Not all college students making easy adjustment to online classes

By Jeffrey Baptiste 
Outlook Writer

Not being able to take courses in the traditional classroom setting in college is a bit challenging for some students. Thus, the platform for taking classes on-line doesn’t matter.

However, that is what things have come to for students enrolled in college in Tallahassee because of coronavirus. All three institutions of higher learning in the city have shut down face-to-face classed for almost two weeks now, offering only on-line classes. 

The general consensus is that not being able to do hands-on lab work just seems odd. Take FAMU transfer nursing student Betty Williams, for example.

 She is among the hundreds of medical students who are struggling with doing labs digitally. 

“On-line courses are not the same as in person,” Williams said. “I have found it to be much more difficult to concentrate now that public workspaces are closed. I take regular classes because I don’t perform as well in on-line classes and I just don’t like them.” 

Williams and all other FAMU found out that they will have to finish the semester with on-line classes while they were on spring break.

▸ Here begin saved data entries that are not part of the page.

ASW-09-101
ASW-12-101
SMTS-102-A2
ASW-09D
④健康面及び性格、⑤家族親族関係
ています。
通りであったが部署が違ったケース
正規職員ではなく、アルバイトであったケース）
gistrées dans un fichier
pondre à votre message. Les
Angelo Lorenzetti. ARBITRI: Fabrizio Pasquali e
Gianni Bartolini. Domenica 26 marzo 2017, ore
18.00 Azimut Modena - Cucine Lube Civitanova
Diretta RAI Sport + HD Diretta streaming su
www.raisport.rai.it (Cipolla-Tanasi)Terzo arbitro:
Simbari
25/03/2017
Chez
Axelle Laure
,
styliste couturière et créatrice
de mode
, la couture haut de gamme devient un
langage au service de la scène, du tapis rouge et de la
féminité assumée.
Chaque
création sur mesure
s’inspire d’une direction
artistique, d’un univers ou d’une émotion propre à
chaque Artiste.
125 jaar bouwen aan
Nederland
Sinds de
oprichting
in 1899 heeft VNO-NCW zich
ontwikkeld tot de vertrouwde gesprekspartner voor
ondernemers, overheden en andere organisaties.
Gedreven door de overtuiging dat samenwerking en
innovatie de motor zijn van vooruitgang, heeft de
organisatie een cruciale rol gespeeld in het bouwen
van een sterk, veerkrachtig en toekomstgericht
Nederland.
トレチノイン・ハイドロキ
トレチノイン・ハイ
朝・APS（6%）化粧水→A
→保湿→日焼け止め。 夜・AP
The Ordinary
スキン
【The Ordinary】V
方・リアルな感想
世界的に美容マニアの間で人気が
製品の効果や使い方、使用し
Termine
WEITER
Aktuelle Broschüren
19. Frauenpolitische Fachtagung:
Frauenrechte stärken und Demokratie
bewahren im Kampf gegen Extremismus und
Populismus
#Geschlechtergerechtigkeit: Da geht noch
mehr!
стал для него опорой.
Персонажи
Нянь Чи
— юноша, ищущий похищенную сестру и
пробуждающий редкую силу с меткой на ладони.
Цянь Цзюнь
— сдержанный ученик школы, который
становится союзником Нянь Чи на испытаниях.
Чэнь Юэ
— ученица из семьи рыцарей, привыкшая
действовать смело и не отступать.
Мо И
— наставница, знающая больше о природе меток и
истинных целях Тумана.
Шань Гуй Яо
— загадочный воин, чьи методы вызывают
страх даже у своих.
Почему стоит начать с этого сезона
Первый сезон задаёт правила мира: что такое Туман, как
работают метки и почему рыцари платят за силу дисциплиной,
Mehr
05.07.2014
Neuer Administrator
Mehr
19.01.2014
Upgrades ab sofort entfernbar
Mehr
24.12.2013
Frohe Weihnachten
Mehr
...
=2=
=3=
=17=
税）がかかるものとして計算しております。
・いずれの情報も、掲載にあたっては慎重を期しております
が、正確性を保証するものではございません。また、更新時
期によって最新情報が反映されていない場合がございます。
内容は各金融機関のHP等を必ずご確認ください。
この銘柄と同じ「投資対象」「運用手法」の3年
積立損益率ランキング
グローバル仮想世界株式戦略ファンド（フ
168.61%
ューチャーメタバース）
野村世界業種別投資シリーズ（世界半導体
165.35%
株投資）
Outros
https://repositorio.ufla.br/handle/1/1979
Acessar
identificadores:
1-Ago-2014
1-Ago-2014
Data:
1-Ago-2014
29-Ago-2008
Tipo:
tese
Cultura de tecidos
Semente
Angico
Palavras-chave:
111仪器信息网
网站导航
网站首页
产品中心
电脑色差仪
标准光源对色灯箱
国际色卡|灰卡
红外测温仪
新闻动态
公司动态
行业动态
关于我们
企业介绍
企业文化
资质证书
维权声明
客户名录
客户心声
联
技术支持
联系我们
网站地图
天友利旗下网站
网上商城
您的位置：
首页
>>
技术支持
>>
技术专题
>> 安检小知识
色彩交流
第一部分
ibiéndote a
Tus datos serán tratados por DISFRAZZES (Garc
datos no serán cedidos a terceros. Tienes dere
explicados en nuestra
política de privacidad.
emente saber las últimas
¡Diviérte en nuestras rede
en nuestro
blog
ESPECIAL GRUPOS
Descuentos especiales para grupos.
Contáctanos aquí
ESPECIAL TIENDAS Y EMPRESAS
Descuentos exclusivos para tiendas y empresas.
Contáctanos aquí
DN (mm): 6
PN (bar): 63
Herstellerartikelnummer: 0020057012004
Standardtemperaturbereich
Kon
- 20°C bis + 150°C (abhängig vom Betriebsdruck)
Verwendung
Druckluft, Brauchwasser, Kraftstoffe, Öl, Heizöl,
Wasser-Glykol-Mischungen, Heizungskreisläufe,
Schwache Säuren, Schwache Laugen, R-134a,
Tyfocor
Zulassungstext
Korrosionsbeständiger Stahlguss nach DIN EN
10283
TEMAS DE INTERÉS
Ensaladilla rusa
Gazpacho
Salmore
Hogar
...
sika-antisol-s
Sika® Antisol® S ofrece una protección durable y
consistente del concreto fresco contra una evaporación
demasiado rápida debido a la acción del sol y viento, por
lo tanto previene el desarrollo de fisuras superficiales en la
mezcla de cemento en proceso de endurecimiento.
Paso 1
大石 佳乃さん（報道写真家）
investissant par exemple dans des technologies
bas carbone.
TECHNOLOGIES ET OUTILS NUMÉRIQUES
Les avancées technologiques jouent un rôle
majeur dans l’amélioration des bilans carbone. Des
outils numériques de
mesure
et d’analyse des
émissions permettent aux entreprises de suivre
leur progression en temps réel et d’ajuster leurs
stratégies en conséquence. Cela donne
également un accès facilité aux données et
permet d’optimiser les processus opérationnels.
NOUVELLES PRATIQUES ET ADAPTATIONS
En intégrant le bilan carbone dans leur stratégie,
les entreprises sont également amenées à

It’s part of the state’s response to the pandemic in an attempt to reduce spread of the virus known as COVID 19. FAMU has also asked some students to evacuate their on-campus dorms.

Some FAMU students are finding it difficult to adjust to not being in the traditional classroom setting.
Photo special to the Outlook

Additionally, the university has announced it will allow students the option of receiving letter grades or satisfactory/unsatisfactory (S/U) for eligible courses taken during the spring semester.

The change has prompted students to circulate an on-line petition, voicing their concerns about switching from traditional letter grades to a pass-fail system. The petition has also been circulating among students from FSU and Tallahassee Community College.

The changes have been especially disruptive for Isaiah Giles, a college of engineering sophomore.

“As a college student this pandemic has altered my balance,” said Giles. “I was laid off my part time job and have missed several assignments due to my lack of resources.”

Meanwhile, students’ concern seems to be more about having to take classes on line.

“I am now finishing my senior semester on line,” said Joseph Samuels, who is worried about how it will all play out. “Online classes are difficult to manage and I am uncertain if these adjustments will impact my GPA for graduate school.” 

Grades from the on-line classes also have Myles Davis, a junior majoring in business administration, on edge. 

 “I have taken math online courses and done poorly,” he said. “I depend on campus resources and tutors to help me prepare and better understand the material.”

Even some students who are taking computer programming and web development classes aren’t comfortable with the idea of on-line instructions. Deja Gibson is one of those students.

 “Learning how to program has become difficult to process while learning from home,” said Gibson, a sophomore at TCC. “We tend to study in groups and with social distancing in effect; I have not been doing well since the break.”